Composite States.

When the State is very heterogeneous in composition, including several very different nationalities, there may be a tender sentiment in each nation for itself, but this is not likely to extend to the entire State. Thus, a Scotchman may have a tender feeling for Scotland, an Irishman for Ireland, but their tender affection is not likely to include England, still less Canada and Australia. They may be proud of belonging to so great an empire, but that is another feeling.

Effects of Religion and Poetry.

Utterance of Feeling.

Its Stoical Repression.

Every influence that increases the sensibility of the feelings is likely to increase the tenderness of patriotic sentiment. Religion and poetry are both strong influences in its favour, and a very powerful constant influence is that of a society in which feeling is habitually expressed as it is by the Irish and the French.
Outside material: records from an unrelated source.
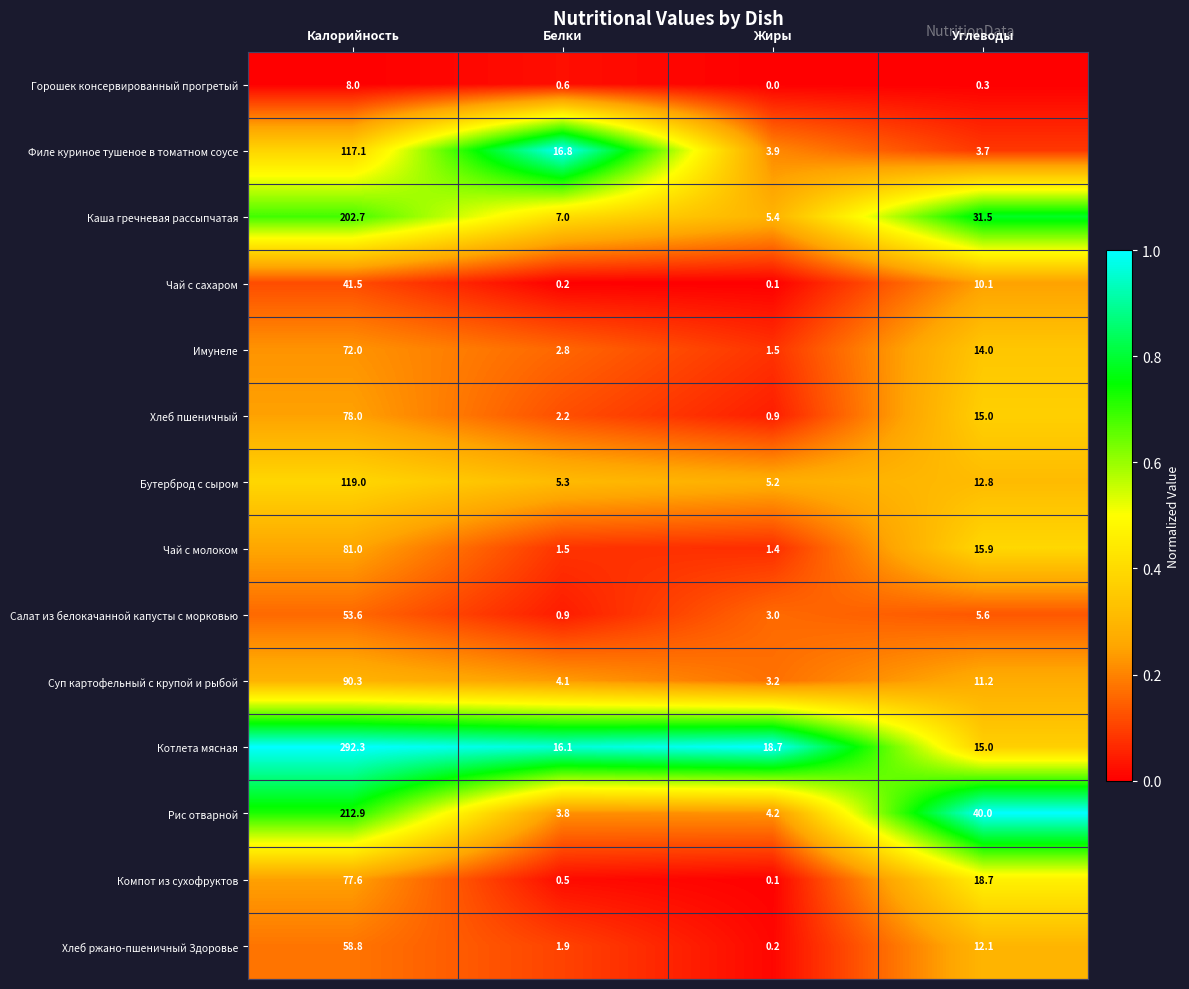

At which category is the sum across all series the highest?

Калорийность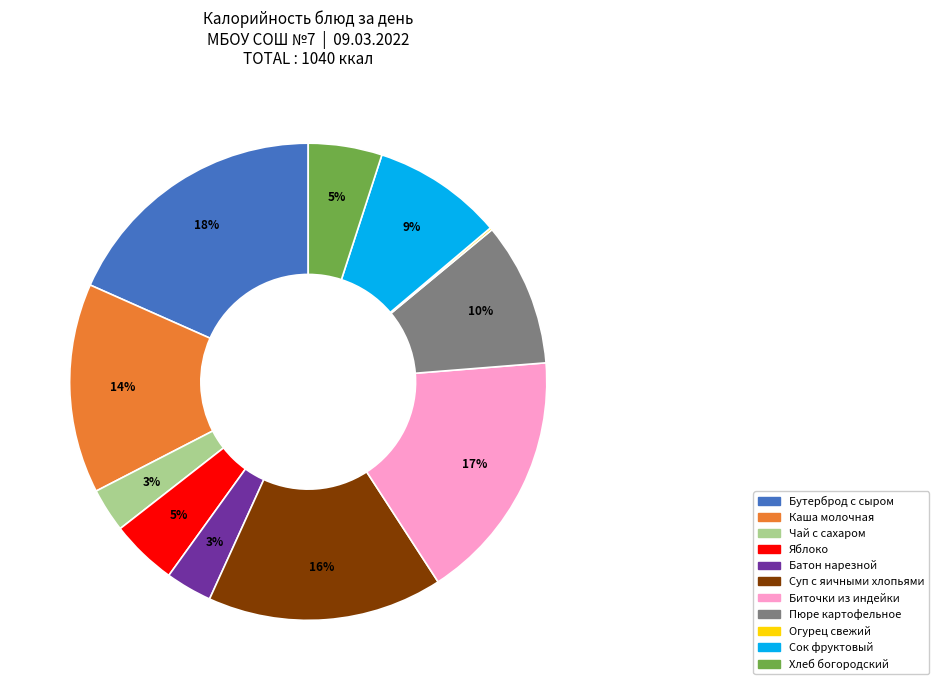

To the nearest percent, what is the average slice percentage?

9%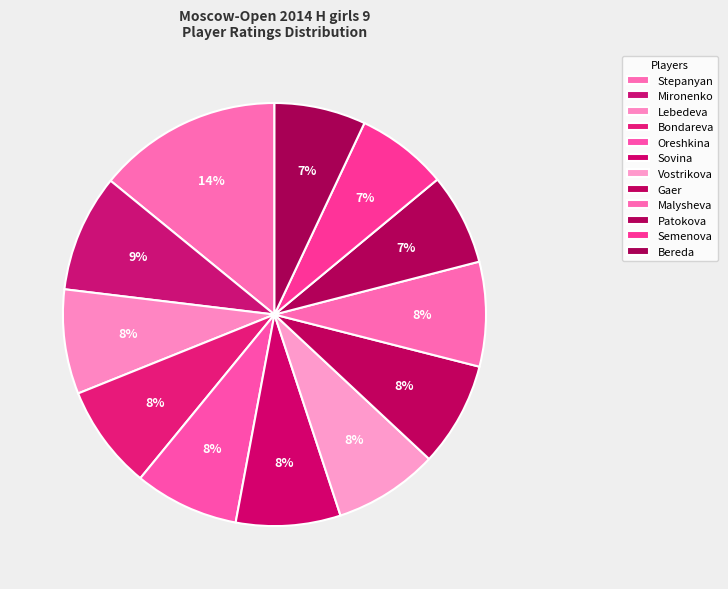

Count the number of slices in the pie.

12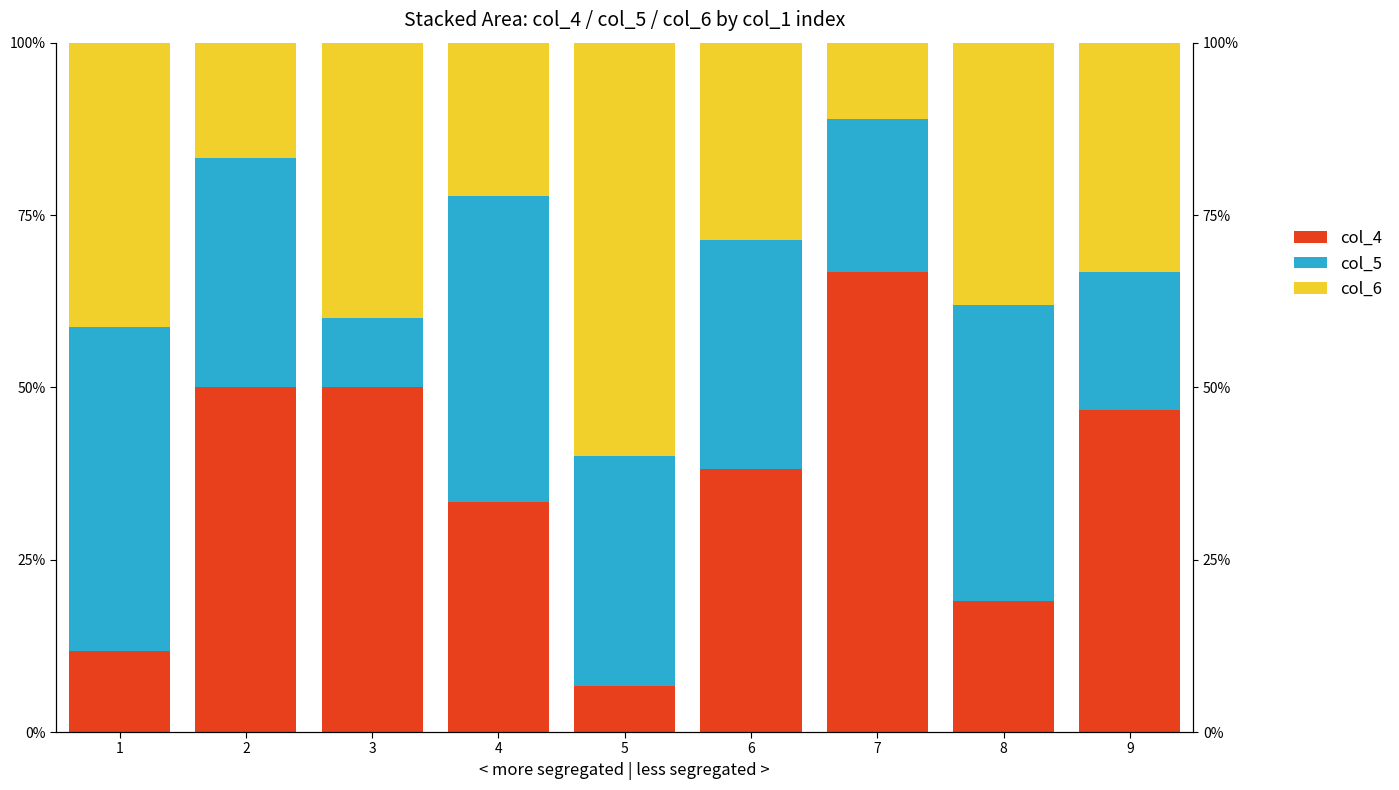

Where is col_5 nearest to the value 0?

3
A society in which the utterance of deep feeling of any kind is repressed by conventional good breeding, and by a kind of external stoicism, is repressive of tenderness in patriotic sentiment. This stoical tendency in the English is more favourable to pride than to love.

Habits of Travel.

Habits of travel, habits of living abroad, cosmopolitan experiences on a large scale, diminish the intensity of local affection by affording opportunities for comparison, and so destroying illusions, especially about the grandeur of landscapes that have been dear to us in youth, and the appearance of houses and towns. After the Alps the English mountains are seen to be only hills, after Paris the northern towns look dismal.

Prosperity, Commercial and Political.

Lastly, a sustained commercial and political prosperity is unfavourable to the tenderness of national sentiment, because a very prosperous nation does not appeal to the pathetic sympathies, does not call for commiseration. The sons of a powerful and rich mother do not feel themselves to be so necessary to her as if she were afflicted and sorrowful.